И тут Оленьку прорвало. Она говорила, и ей стало казаться, что никакая это не Иосифова харизма, просто встретила человека, попутчика в вагоне поезда, вывалит ему сейчас все, чужой же, не страшно. Иосиф слушал не перебивая. Она говорила о том, что — да, боится выше головы не прыгнуть, боится выглядеть в глазах главного редактора никчемной, боится, что не заинтересует его по-настоящему, боится, что не потянет его, боится этого неравенства (но именно оно и покоряет, заметил Иосиф). Еще она боится менять устоявшуюся жизнь, боится уйти в никуда, боится не выжить вдвоем со Степой, боится Вовкиных глаз, когда она скажет, что уходит, что забирает ребенка.

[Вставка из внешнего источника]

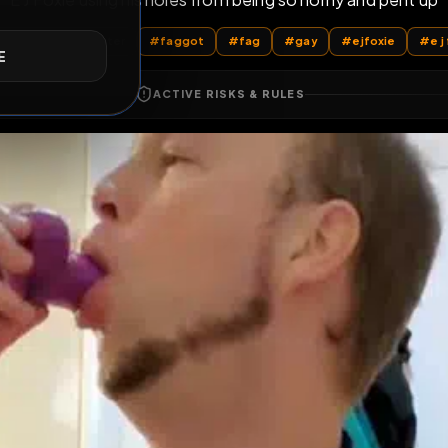
E J Foxie using his holes from being so horny 
E
All Posts
by @
PupFluster
#
faggot
#
fag
#
gay
#
ACTIVE RISKS & RULES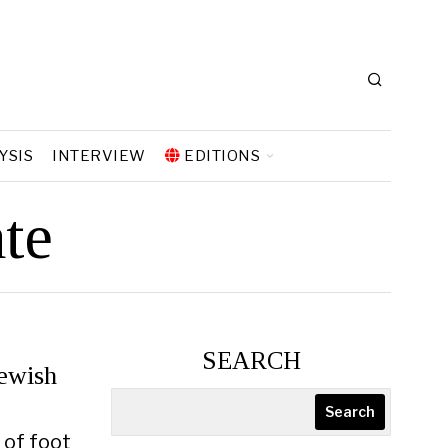
YSIS
INTERVIEW
EDITIONS
te
SEARCH
ewish
Search
 of foot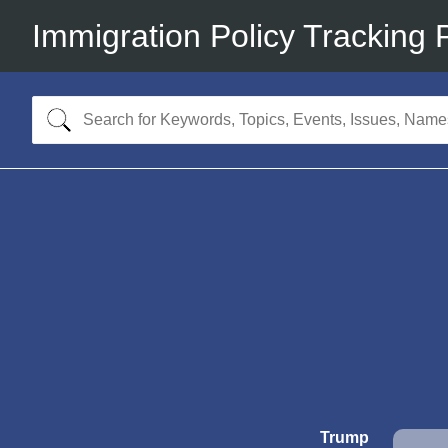
Immigration Policy Tracking 
Trump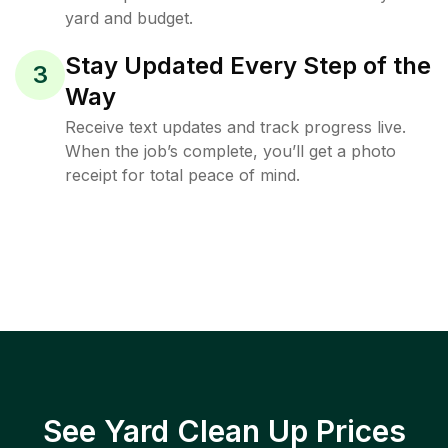
yard and budget.
Stay Updated Every Step of the
3
Way
Receive text updates and track progress live.
When the job’s complete, you’ll get a photo
receipt for total peace of mind.
See Yard Clean Up Prices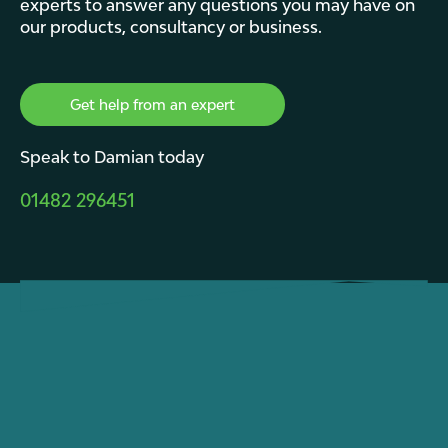
experts to answer any questions you may have on
our products, consultancy or business.
Get help from an expert
Speak to Damian today
01482 296451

Боится, что все останется по-прежнему, что никуда не уйдет, что еще сто лет за окном будет гореть зелеными буквами слово «аптека» наизнанку, а все потому, что ей страшно делать резкие движения, потому что до таких, как Нико, ей как до неба, потому что ей скоро тридцать лет, а жизнь все такая же маленькая, мелкая такая жизнь, когда же конец этому будет?
Пока она говорила, вошла Алена, села в кресло. Оленька скосила глаза: нет, Алена не злилась, она чесала сонного Свинтуса, будто даже и не слушала.

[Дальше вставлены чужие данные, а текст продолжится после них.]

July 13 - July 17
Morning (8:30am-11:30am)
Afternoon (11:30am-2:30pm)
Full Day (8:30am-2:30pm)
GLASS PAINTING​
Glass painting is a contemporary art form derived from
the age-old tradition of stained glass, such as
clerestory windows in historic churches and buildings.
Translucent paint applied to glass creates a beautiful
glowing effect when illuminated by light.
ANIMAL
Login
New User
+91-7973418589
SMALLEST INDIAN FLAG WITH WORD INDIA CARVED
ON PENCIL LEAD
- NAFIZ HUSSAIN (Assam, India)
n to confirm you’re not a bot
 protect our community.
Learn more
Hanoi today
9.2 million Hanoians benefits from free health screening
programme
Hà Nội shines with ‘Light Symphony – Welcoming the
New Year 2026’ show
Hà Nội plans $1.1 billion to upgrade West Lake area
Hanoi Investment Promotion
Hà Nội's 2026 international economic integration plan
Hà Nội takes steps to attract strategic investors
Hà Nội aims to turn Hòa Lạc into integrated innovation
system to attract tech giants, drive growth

— Смелости мне не хватает, вот что.
Иосиф молчал, думал. Алена хмыкнула:
— Мы ведь уже говорили с тобой об этом. Тебе не смелости, тебе храбрости не хватает.
— Это не одно и то же?
Алена повела плечом:
— По-моему, так нет. Смелость — это когда вперед идешь и страх за пазухой держишь, глаза ему закрываешь, чтобы куда шагаешь, не знал. А храбрость — это… мужество. Я просто не люблю слово «мужество», некорректное оно, — Алена улыбнулась, кинула взгляд на Иосифа. — Храбрость — это когда ты не отступаешь. На тебя жизнь валится со всеми своими прелестями, а ты стоишь. И даже вроде как улыбаешься. Так, Ося?
Иосиф не ответил.
— Оля, семь лет назад мне в машину дальнобойщик въехал. Я три года себя собирал, учился ходить и не бояться тоже учился. Знаешь, как страшно было? Мама не горюй. Как вообразишь, что кто-то всю оставшуюся жизнь будет судно таскать за тобой, — так хоть в петлю. Мало того: ты знать не знаешь, кто это будет делать, потому что не имеешь права требовать этого даже от близких. Близкие, они ведь тоже жить хотят. И тут уже не страх, тут такой ужас накатывает, что с ним только на равных говорить надо — задушит иначе. Храбрость… да, пожалуй.